=== RECORDS PROVIDED ===

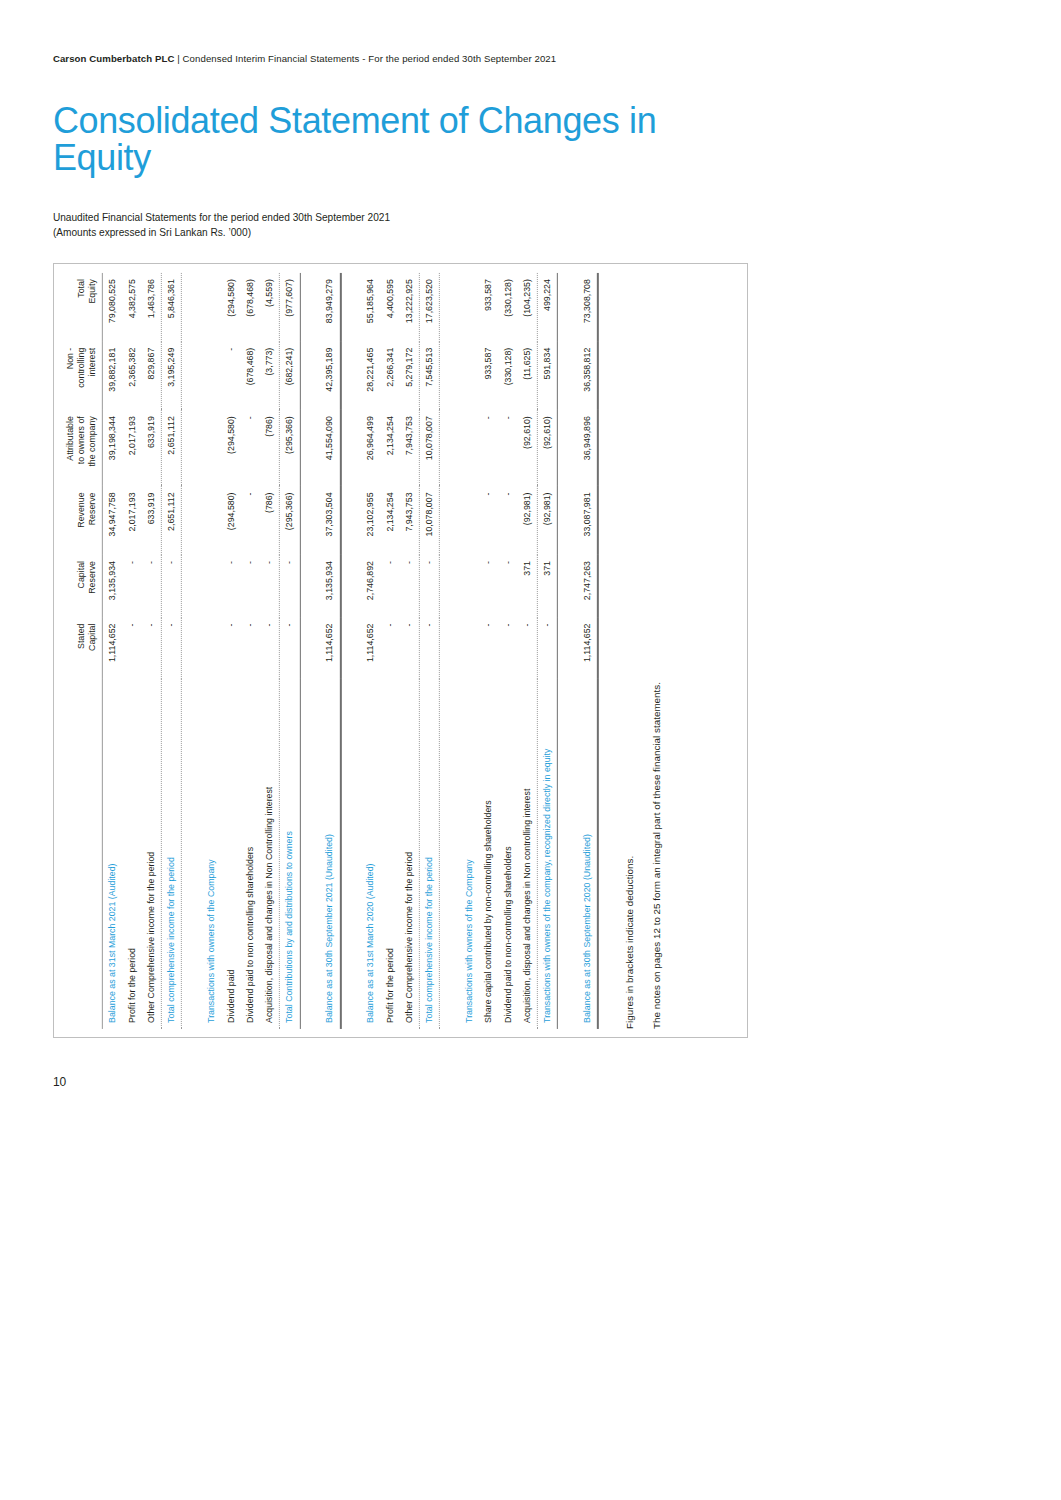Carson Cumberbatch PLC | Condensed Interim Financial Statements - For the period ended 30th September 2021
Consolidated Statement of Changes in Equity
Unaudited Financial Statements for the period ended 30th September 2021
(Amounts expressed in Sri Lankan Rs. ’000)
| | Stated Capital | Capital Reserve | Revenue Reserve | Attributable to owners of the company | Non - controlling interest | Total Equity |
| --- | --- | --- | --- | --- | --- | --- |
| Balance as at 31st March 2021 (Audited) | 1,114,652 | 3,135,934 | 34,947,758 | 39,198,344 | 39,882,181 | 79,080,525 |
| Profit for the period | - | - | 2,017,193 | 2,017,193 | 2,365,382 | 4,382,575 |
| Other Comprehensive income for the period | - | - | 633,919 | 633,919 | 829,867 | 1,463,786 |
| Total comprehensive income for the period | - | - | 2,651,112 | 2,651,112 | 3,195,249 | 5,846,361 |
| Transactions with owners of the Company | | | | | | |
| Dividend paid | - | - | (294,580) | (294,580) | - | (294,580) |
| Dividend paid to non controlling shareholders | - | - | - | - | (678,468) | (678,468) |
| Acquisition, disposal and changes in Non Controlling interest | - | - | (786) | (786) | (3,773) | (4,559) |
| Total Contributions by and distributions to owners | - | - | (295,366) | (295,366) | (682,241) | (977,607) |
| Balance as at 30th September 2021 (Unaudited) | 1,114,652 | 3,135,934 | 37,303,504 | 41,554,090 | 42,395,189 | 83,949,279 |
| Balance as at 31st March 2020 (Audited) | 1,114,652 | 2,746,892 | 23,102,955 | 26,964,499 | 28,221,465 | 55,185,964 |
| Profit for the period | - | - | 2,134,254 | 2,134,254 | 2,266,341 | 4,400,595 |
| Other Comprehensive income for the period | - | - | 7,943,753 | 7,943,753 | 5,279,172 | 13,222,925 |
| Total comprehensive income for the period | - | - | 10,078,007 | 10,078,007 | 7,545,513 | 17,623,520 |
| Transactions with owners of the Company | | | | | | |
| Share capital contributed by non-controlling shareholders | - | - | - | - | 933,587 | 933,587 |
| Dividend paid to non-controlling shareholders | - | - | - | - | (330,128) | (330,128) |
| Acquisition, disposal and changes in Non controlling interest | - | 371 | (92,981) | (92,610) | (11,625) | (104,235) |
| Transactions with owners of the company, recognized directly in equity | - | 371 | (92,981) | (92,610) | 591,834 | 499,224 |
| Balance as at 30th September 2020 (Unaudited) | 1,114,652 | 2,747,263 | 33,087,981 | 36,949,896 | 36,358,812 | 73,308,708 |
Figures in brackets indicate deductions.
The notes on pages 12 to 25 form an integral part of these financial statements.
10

===
=== RECORDS PROVIDED ===

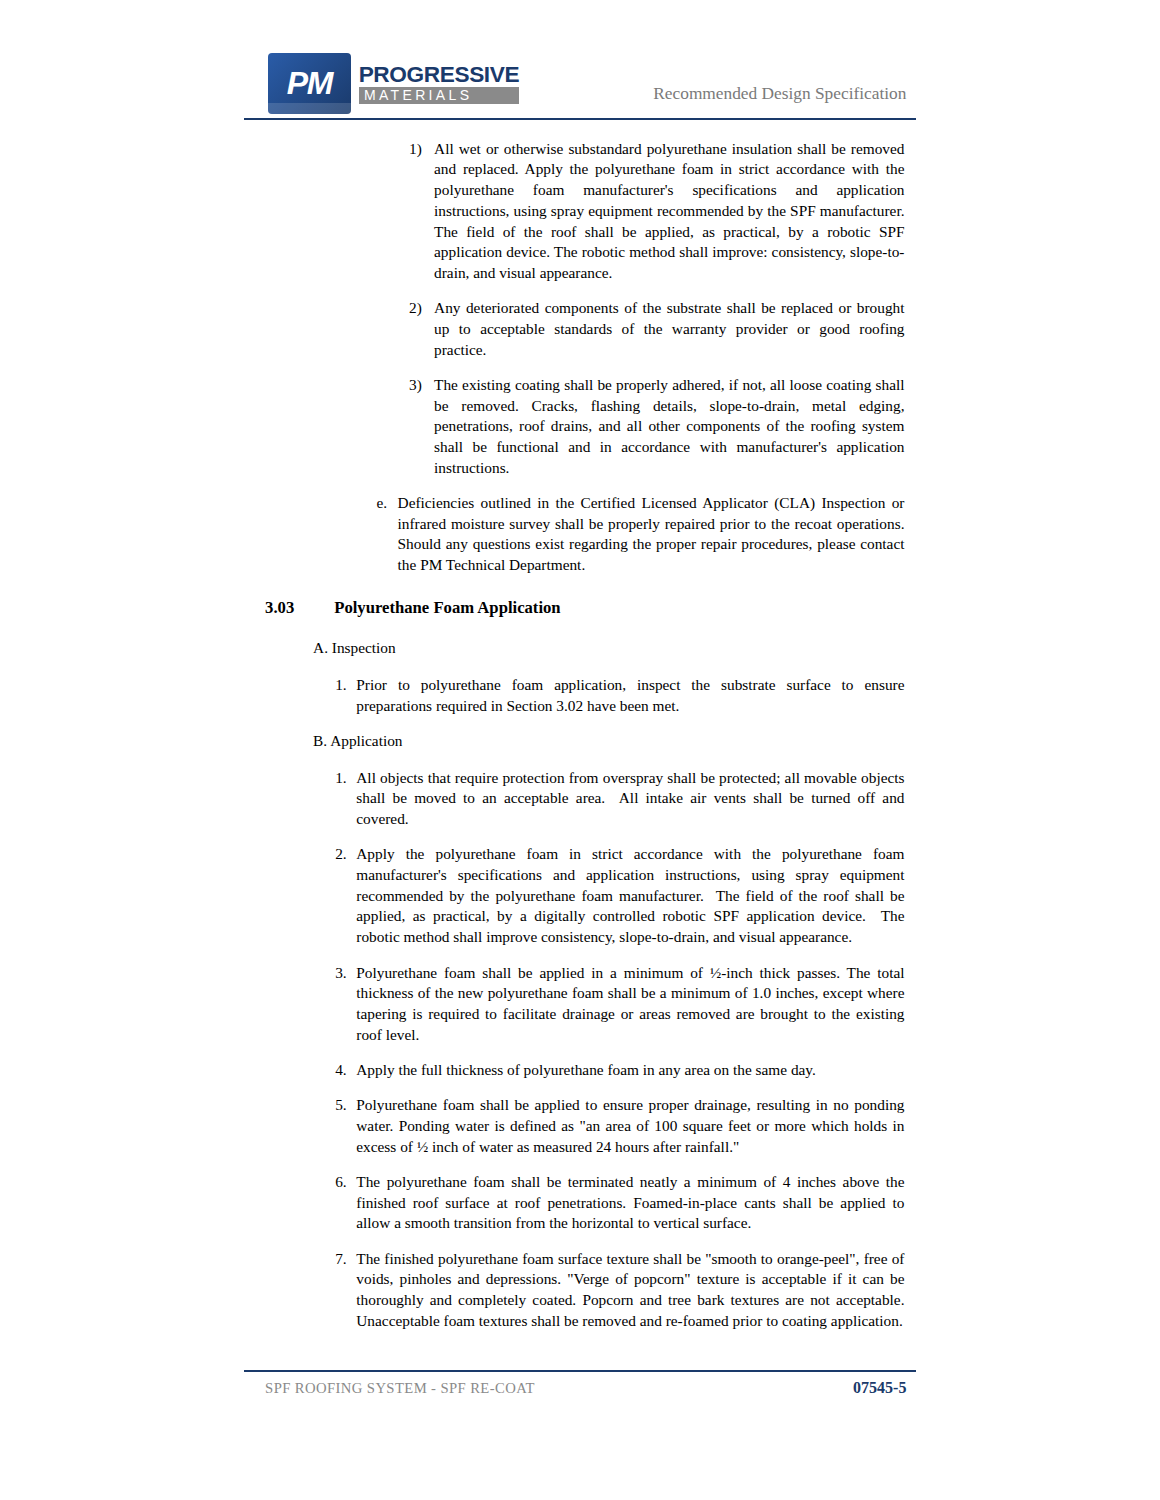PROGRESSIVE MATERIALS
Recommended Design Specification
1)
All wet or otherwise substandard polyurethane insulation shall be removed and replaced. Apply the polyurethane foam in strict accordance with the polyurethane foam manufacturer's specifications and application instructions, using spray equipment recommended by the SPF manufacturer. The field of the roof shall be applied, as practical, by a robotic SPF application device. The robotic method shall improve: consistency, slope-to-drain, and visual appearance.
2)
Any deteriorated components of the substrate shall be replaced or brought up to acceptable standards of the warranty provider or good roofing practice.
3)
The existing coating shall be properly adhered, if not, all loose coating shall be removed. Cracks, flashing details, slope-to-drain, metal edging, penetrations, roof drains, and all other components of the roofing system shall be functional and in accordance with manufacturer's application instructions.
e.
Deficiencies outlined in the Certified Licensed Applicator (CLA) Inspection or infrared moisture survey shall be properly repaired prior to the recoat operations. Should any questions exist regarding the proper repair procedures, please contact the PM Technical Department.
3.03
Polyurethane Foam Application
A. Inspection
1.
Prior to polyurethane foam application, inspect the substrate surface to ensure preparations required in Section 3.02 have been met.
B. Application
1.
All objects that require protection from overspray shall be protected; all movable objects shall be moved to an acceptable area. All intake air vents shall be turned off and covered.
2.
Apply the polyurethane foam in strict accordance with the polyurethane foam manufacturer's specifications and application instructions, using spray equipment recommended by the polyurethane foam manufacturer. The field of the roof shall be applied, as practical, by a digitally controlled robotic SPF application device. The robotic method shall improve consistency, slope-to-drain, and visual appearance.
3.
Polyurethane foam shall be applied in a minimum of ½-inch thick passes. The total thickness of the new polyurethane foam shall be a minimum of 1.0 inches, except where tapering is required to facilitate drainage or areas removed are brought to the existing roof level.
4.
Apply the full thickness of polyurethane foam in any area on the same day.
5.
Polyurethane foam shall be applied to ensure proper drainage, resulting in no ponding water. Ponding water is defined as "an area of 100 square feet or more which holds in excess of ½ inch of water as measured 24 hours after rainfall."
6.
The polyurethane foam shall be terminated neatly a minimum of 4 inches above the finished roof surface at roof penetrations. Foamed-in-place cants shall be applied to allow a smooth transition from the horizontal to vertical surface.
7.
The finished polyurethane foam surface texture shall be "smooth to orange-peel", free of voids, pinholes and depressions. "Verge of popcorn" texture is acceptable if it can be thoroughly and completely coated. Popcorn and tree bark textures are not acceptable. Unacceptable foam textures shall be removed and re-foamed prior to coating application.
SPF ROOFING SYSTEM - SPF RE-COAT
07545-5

===

### WORK REQUEST
Wherever a line in the entries above holds "inches", copy that line.

### SOLUTION TO THIS EXERCISE
Polyurethane foam shall be applied in a minimum of ½-inch thick passes. The total thickness of the new polyurethane foam shall be a minimum of 1.0 inches, except where tapering is required to facilitate drainage or areas removed are brought to the existing roof level.
The polyurethane foam shall be terminated neatly a minimum of 4 inches above the finished roof surface at roof penetrations. Foamed-in-place cants shall be applied to allow a smooth transition from the horizontal to vertical surface.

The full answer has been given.